[Material provided — start]
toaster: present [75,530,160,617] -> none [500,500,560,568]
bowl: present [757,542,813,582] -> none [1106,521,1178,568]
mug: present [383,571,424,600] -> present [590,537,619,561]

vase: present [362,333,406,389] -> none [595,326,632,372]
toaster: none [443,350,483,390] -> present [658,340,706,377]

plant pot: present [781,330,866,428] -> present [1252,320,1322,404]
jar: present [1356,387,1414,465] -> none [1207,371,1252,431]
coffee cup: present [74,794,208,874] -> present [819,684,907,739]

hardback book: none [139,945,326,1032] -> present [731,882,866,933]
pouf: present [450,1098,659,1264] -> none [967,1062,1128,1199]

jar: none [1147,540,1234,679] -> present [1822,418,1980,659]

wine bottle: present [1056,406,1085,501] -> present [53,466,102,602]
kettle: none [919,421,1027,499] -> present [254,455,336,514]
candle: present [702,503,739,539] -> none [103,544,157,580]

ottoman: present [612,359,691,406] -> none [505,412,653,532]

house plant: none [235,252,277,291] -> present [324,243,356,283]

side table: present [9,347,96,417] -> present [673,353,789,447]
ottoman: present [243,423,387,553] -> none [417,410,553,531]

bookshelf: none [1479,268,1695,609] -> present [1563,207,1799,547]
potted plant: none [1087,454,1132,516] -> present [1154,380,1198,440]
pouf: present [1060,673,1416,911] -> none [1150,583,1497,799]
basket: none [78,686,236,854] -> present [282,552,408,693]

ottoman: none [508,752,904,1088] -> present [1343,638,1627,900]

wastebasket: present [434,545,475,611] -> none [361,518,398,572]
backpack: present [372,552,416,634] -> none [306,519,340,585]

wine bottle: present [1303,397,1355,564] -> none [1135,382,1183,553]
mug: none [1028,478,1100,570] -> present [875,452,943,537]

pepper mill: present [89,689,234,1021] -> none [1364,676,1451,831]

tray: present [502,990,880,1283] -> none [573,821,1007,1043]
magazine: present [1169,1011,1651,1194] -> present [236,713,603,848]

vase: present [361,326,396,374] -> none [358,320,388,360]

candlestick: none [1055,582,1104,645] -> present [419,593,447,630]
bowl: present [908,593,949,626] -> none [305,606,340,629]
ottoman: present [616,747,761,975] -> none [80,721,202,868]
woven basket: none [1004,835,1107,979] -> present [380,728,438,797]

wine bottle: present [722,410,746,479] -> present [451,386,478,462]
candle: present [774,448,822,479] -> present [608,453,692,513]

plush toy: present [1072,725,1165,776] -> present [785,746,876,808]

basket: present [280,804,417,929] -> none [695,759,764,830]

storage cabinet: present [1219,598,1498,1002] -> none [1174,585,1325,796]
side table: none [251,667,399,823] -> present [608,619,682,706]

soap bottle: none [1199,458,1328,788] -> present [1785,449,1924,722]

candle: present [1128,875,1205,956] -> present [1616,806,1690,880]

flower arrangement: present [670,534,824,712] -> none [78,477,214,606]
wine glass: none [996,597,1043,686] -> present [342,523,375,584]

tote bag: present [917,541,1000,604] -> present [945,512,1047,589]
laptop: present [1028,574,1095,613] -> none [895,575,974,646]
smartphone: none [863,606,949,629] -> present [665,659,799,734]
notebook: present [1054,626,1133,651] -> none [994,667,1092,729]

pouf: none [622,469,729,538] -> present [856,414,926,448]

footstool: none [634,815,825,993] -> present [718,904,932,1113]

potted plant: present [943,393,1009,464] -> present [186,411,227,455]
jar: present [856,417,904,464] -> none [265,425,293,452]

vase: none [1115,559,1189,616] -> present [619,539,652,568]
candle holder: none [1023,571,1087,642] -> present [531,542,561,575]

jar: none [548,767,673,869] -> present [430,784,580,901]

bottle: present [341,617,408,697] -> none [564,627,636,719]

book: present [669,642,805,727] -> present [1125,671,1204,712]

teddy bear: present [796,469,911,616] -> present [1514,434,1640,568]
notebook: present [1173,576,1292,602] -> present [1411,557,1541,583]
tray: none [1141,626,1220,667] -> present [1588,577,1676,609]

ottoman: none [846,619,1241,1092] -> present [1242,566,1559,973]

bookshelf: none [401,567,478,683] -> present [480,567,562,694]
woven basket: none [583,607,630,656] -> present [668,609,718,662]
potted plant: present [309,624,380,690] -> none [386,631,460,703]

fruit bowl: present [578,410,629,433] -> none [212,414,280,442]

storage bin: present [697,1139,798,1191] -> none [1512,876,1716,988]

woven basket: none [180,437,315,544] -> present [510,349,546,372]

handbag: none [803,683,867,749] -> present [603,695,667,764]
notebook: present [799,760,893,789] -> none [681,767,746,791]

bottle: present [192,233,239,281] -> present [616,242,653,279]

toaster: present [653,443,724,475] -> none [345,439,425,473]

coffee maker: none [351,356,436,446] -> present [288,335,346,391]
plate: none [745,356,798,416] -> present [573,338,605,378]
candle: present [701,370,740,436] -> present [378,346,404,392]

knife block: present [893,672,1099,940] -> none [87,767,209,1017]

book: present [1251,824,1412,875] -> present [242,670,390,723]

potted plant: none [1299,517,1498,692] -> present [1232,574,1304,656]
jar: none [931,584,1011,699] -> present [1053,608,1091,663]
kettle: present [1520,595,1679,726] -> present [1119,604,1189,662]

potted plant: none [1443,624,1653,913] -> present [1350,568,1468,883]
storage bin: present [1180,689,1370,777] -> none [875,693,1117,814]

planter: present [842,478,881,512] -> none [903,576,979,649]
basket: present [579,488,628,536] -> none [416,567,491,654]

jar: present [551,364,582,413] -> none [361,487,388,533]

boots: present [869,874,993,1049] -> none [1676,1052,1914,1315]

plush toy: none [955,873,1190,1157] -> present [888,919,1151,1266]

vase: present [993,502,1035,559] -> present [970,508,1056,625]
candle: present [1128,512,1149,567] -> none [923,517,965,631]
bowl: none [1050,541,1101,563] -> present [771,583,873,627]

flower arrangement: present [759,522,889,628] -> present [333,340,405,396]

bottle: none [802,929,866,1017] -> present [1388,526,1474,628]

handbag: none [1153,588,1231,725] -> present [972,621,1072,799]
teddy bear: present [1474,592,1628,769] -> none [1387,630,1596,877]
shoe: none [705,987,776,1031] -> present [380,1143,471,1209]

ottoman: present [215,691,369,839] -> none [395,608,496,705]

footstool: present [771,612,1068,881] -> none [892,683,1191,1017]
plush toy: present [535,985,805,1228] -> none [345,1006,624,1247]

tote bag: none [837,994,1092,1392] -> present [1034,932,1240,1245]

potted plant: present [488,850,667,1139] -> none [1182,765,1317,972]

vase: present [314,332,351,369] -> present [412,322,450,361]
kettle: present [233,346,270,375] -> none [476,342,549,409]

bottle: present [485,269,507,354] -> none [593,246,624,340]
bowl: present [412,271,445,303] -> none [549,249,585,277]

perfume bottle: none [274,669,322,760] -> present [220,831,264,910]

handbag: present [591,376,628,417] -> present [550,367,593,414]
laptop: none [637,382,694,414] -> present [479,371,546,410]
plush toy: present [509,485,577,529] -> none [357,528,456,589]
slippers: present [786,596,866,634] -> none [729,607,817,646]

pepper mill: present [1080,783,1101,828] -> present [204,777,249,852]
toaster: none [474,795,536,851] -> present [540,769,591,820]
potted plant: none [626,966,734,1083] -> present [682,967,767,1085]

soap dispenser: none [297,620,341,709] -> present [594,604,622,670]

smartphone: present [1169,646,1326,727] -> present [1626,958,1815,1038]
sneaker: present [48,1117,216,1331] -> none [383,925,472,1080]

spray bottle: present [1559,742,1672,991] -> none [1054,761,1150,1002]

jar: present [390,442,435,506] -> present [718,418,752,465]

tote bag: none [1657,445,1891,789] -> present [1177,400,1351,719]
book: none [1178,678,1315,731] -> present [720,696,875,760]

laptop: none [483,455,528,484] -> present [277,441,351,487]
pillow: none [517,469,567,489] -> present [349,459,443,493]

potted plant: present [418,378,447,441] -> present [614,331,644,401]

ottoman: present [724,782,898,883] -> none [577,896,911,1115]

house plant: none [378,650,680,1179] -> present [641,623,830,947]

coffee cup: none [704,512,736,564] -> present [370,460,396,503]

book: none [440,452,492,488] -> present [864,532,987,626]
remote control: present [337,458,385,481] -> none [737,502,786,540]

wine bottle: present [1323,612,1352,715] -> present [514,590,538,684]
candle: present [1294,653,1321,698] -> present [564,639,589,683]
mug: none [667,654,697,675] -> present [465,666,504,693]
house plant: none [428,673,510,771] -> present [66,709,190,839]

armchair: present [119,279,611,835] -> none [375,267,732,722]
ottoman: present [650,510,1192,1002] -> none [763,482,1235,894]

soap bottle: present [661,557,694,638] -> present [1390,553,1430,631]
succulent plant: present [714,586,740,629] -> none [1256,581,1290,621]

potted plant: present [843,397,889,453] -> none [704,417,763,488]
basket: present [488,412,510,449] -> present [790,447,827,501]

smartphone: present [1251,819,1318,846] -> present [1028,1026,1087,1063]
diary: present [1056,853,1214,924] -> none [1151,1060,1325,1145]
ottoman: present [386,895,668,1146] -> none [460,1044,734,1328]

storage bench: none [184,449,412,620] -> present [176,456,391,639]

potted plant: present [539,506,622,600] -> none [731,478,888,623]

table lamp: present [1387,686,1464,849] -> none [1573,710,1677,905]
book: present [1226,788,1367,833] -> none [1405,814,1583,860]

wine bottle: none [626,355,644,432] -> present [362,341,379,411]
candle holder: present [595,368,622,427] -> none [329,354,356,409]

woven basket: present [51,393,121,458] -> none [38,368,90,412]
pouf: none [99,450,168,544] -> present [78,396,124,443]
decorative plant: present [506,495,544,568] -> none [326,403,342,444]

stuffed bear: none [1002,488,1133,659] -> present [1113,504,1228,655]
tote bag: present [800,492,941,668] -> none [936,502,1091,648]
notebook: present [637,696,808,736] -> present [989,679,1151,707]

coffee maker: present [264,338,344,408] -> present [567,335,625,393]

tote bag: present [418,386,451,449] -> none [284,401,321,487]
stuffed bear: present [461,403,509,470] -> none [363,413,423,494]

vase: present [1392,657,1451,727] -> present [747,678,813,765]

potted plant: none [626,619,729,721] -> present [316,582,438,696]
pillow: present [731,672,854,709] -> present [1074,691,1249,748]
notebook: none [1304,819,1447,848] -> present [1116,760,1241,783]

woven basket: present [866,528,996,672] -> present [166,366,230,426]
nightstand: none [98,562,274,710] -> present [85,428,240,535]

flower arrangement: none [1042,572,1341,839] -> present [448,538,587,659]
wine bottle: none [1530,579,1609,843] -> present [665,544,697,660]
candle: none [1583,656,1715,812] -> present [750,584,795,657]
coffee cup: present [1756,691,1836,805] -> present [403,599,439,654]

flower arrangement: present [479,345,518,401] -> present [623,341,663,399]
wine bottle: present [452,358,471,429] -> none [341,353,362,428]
[Material provided — finish]
(What is expected):
Copy the entries above exactly, but only from the line holding "ottoman: none [846,619,1241,1092]" through the line holding "candle: present [1128,512,1149,567]", both included.

(Solved problem):
ottoman: none [846,619,1241,1092] -> present [1242,566,1559,973]

bookshelf: none [401,567,478,683] -> present [480,567,562,694]
woven basket: none [583,607,630,656] -> present [668,609,718,662]
potted plant: present [309,624,380,690] -> none [386,631,460,703]

fruit bowl: present [578,410,629,433] -> none [212,414,280,442]

storage bin: present [697,1139,798,1191] -> none [1512,876,1716,988]

woven basket: none [180,437,315,544] -> present [510,349,546,372]

handbag: none [803,683,867,749] -> present [603,695,667,764]
notebook: present [799,760,893,789] -> none [681,767,746,791]

bottle: present [192,233,239,281] -> present [616,242,653,279]

toaster: present [653,443,724,475] -> none [345,439,425,473]

coffee maker: none [351,356,436,446] -> present [288,335,346,391]
plate: none [745,356,798,416] -> present [573,338,605,378]
candle: present [701,370,740,436] -> present [378,346,404,392]

knife block: present [893,672,1099,940] -> none [87,767,209,1017]

book: present [1251,824,1412,875] -> present [242,670,390,723]

potted plant: none [1299,517,1498,692] -> present [1232,574,1304,656]
jar: none [931,584,1011,699] -> present [1053,608,1091,663]
kettle: present [1520,595,1679,726] -> present [1119,604,1189,662]

potted plant: none [1443,624,1653,913] -> present [1350,568,1468,883]
storage bin: present [1180,689,1370,777] -> none [875,693,1117,814]

planter: present [842,478,881,512] -> none [903,576,979,649]
basket: present [579,488,628,536] -> none [416,567,491,654]

jar: present [551,364,582,413] -> none [361,487,388,533]

boots: present [869,874,993,1049] -> none [1676,1052,1914,1315]

plush toy: none [955,873,1190,1157] -> present [888,919,1151,1266]

vase: present [993,502,1035,559] -> present [970,508,1056,625]
candle: present [1128,512,1149,567] -> none [923,517,965,631]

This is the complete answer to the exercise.